Lloyd Pendleton grew up on a ranch in rural Utah, an upbringing that taught him values like rugged individualism and self-reliance. When Pendleton saw a homeless person on the street during visits to Salt Lake City, he recalled wondering why they didn’t just get a job.
This kind of thinking is so prevalent in the United States, a country with more than 500,000 homeless people, a quarter of them children, that it was once named the most pervasive myth about homelessness. Pendleton’s thinking didn’t budge until later in life.
After a stint at Ford Motors, he got a job with the Mormon church, where he was offered the opportunity to help out with the state’s largest center for homelessness. He eventually became the director of Utah’s Homeless Task Force. “I became aware of this new approach called the ‘harm reduction model,'” Pendleton told the audience at TEDMED in Palm Springs, CA, last week. “They were passing out clean needles and condoms, which I initially thought was a stupid idea.”
Harm reduction models focus on minimizing the negative consequences associated with substance use by negotiating with individuals rather than taking a judgmental stance. Some of the key tenets involve treating people with dignity and respect, as well as giving them a voice. Previous models involved abstinence-related programs and services.

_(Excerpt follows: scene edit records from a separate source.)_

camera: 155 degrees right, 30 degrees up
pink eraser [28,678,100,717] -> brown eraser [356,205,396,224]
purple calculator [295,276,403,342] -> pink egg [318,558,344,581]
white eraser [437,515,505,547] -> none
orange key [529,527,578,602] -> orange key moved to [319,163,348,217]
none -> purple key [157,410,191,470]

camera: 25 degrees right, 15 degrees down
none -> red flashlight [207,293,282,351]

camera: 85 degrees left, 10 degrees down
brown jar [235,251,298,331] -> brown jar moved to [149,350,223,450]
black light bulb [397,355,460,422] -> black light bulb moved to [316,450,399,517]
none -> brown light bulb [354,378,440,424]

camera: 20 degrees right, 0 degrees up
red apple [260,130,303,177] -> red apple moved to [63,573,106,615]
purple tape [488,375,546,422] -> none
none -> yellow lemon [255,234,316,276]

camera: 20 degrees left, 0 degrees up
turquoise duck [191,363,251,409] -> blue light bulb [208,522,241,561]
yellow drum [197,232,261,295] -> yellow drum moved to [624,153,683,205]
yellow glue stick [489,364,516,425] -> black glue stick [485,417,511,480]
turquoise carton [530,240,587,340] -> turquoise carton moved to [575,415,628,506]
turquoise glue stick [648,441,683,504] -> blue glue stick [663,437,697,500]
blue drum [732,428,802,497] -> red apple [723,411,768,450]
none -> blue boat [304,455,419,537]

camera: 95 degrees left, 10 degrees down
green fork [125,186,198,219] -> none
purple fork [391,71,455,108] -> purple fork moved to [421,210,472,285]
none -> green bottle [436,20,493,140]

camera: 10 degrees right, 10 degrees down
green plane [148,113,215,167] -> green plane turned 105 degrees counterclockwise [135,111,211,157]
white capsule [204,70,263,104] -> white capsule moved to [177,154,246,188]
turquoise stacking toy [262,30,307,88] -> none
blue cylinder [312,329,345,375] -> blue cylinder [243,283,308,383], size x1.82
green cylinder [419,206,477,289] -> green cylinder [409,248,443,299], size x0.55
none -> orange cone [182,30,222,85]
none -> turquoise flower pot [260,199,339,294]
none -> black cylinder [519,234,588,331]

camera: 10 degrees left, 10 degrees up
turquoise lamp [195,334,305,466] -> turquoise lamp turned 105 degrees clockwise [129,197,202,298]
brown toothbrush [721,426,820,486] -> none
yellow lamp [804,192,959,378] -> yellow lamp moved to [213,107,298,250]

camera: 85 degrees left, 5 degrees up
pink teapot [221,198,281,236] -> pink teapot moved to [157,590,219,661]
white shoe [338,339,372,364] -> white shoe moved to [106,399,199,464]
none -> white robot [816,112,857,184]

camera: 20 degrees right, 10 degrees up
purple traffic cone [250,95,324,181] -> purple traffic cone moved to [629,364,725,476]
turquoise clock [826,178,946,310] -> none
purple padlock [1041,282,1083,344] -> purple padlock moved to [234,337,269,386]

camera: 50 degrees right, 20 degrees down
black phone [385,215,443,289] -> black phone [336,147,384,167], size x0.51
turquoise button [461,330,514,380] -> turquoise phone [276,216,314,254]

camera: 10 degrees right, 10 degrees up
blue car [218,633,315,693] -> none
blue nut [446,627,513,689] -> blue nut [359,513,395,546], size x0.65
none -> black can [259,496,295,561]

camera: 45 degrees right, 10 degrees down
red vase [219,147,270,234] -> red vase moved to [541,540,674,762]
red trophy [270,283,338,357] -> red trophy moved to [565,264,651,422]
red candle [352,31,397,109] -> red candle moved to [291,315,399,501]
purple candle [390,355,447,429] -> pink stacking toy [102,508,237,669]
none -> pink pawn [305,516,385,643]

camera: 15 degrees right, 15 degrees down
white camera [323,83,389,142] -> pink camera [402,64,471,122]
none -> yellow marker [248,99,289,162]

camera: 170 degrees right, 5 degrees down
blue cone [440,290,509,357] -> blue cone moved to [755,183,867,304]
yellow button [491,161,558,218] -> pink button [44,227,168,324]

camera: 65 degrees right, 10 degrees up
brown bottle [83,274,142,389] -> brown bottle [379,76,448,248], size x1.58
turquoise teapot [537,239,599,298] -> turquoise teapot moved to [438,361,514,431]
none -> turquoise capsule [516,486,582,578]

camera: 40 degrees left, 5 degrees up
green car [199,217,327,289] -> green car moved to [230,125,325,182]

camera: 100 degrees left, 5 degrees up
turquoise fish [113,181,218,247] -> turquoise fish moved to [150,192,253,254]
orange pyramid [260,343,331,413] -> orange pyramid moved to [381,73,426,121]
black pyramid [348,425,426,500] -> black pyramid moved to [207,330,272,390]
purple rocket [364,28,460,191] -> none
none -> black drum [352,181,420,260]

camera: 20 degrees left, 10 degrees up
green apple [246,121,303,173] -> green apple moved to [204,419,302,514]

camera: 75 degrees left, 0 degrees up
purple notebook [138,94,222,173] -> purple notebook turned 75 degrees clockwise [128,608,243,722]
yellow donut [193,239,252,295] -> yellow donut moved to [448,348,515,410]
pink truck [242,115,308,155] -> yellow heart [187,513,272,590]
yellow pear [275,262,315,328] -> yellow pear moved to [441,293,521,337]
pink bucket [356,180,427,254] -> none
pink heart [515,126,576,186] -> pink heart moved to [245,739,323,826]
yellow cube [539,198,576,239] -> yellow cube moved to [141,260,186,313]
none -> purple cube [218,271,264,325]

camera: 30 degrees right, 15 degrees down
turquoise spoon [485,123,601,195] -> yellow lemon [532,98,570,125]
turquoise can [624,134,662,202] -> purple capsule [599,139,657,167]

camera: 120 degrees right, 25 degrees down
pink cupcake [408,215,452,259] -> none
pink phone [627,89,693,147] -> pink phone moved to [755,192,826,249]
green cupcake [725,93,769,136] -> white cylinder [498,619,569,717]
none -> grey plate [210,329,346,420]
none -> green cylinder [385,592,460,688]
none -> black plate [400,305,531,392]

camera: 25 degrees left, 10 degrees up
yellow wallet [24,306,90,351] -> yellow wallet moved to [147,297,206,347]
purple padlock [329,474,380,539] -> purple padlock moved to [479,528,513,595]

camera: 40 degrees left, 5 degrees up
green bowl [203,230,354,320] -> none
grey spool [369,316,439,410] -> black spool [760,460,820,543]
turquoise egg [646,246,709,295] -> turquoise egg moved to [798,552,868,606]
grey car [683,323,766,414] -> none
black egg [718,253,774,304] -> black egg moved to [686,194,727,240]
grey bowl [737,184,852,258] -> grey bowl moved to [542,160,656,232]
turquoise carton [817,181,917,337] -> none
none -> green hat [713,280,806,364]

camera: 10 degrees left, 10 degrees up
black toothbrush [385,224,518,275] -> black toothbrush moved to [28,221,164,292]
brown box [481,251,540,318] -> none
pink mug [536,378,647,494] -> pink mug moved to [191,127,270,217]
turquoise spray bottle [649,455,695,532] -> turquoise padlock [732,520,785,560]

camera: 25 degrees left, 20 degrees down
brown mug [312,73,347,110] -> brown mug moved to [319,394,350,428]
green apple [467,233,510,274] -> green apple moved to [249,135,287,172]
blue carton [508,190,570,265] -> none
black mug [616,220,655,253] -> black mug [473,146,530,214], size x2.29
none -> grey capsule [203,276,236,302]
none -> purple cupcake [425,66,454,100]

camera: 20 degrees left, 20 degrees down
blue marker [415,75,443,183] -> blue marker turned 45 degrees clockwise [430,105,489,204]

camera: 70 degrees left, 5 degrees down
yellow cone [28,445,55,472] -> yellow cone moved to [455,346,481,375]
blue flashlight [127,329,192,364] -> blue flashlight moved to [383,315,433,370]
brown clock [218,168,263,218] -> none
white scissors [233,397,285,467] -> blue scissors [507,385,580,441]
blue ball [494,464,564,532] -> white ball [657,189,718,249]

Pendleton’s views changed when he attended a conference back in 2003, and heard about some of the outcomes associated with the Housing First (a related idea that prioritizes providing the homeless with permanent housing as quickly as possible). Homeless people were rehoused, he said, with some allowances around drinking and drugs, and were given case managers who offered a range of support services to help them adjust. “Despite my initial low expectations, 85% of people were housed in 12 months,” Pendleton said. That saves the state a lot of money: HUD estimates that the annual is cost between $30,000 and $50,000 per person because of services like emergency room visits.
Pendleton saw an opportunity to develop a similar initiative in Utah, and he immediately began contacting affordable housing organizations. Some of the executives he heard from had concerns about constructing 100 building units for homeless people in a single location, so Pendleton opted to develop a pilot to test the idea by using existing units dotted around Salt Lake City. He debated with his team about whether to select the most “high-functioning individuals,” or those who were chronically homeless, meaning that they had lived on the streets for more than a year or four times in the past three years. Many had also struggled with mental illness or physical disability. “We decided to pick the latter because we knew we could learn the most,” he said. Twenty-two months later, Pendleton reported, all 17 individuals from the first group were still housed.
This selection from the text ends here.